WHAT THE TASK ASKS: Which lines run from the one containing "1. Vaya a la" through the end of the material? Reproduce them exactly.

# # #

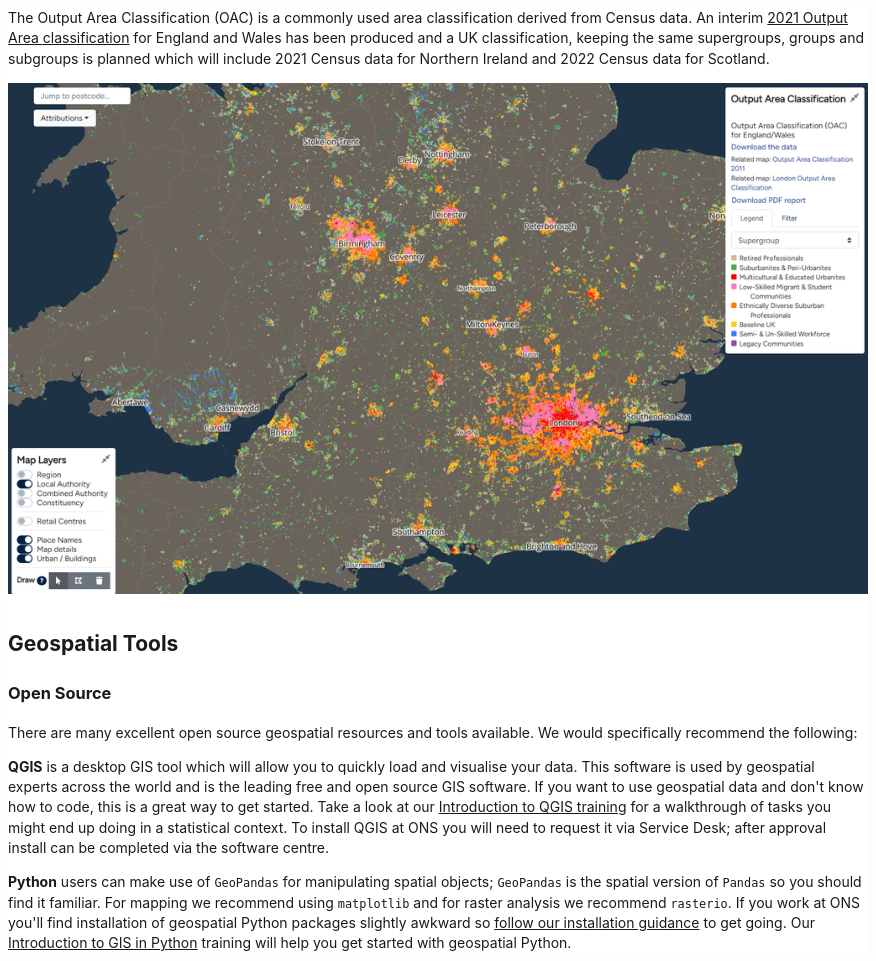 The Output Area Classification (OAC) is a commonly used area classification derived from Census data. An interim <a href="https://mapmaker.cdrc.ac.uk/#/output-area-classification-2021?h=0&lon=-1.063&lat=51.8169&zoom=7" target="_blank">2021 Output Area classification</a> for England and Wales has been produced and a UK classification, keeping the same supergroups, groups and subgroups is planned which will include 2021 Census data for Northern Ireland and 2022 Census data for Scotland.

![A map showing an example of the Output Area Classification](https://github.com/ONSgeo/geospatial-training/blob/master/_docs/practical_geog_and_stats/AreaClassification.png?raw=true)


## Geospatial Tools

### Open Source
There are many excellent open source geospatial resources and tools available. We would specifically recommend the following:

**QGIS** is a desktop GIS tool which will allow you to quickly load and visualise your data. This software is used by geospatial experts across the world and is the leading free and open source GIS software. If you want to use geospatial data and don't know how to code, this is a great way to get started. Take a look at our [Introduction to QGIS training](https://onsgeo.github.io/geospatial-training/docs/intro_to_qgis) for a walkthrough of tasks you might end up doing in a statistical context. To install QGIS at ONS you will need to request it via Service Desk; after approval install can be completed via the software centre.

**Python** users can make use of `GeoPandas` for manipulating spatial objects; `GeoPandas` is the spatial version of `Pandas` so you should find it familiar. For mapping we recommend using `matplotlib` and for raster analysis we recommend `rasterio`. If you work at ONS you'll find installation of geospatial Python packages slightly awkward so <a href="https://onsgeo.github.io/geospatial-training/docs/guides/python_install_anaconda">follow our installation guidance</a> to get going. Our [Introduction to GIS in Python](https://onsgeo.github.io/geospatial-training/docs/intro_to_gis_in_python) training will help you get started with geospatial Python.
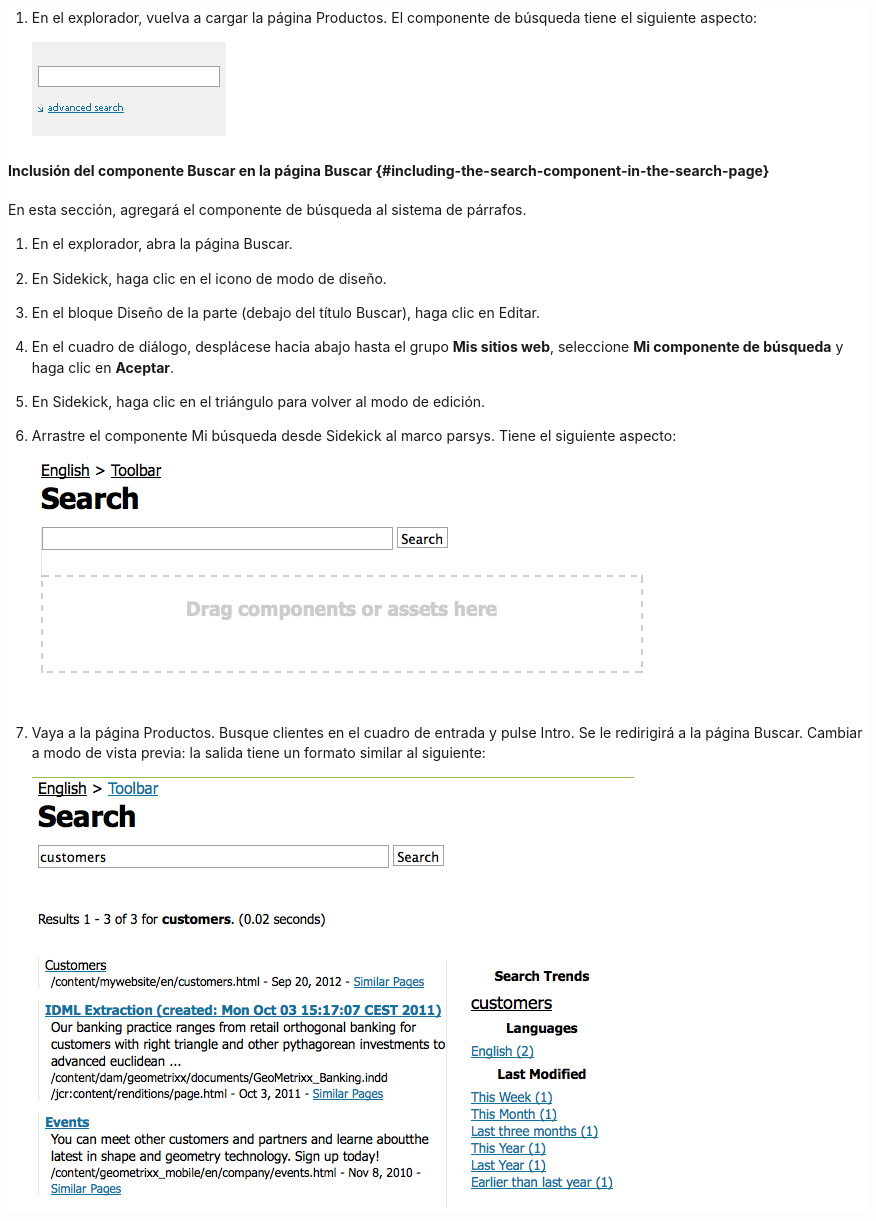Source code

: 1. En el explorador, vuelva a cargar la página Productos. El componente de búsqueda tiene el siguiente aspecto:

   ![chlimage_1-57](assets/chlimage_1-57.png)

#### Inclusión del componente Buscar en la página Buscar {#including-the-search-component-in-the-search-page}

En esta sección, agregará el componente de búsqueda al sistema de párrafos.

1. En el explorador, abra la página Buscar.
1. En Sidekick, haga clic en el icono de modo de diseño.
1. En el bloque Diseño de la parte (debajo del título Buscar), haga clic en Editar.
1. En el cuadro de diálogo, desplácese hacia abajo hasta el grupo **Mis sitios web**, seleccione **Mi componente de búsqueda** y haga clic en **Aceptar**.
1. En Sidekick, haga clic en el triángulo para volver al modo de edición.
1. Arrastre el componente Mi búsqueda desde Sidekick al marco parsys. Tiene el siguiente aspecto:

   ![chlimage_1-58](assets/chlimage_1-58.png)

1. Vaya a la página Productos. Busque clientes en el cuadro de entrada y pulse Intro. Se le redirigirá a la página Buscar. Cambiar a modo de vista previa: la salida tiene un formato similar al siguiente:

   ![chlimage_1-59](assets/chlimage_1-59.png)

# # #

SOLUTION TO THE PROBLEM:
1. Vaya a la página Productos. Busque clientes en el cuadro de entrada y pulse Intro. Se le redirigirá a la página Buscar. Cambiar a modo de vista previa: la salida tiene un formato similar al siguiente:

   ![chlimage_1-59](assets/chlimage_1-59.png)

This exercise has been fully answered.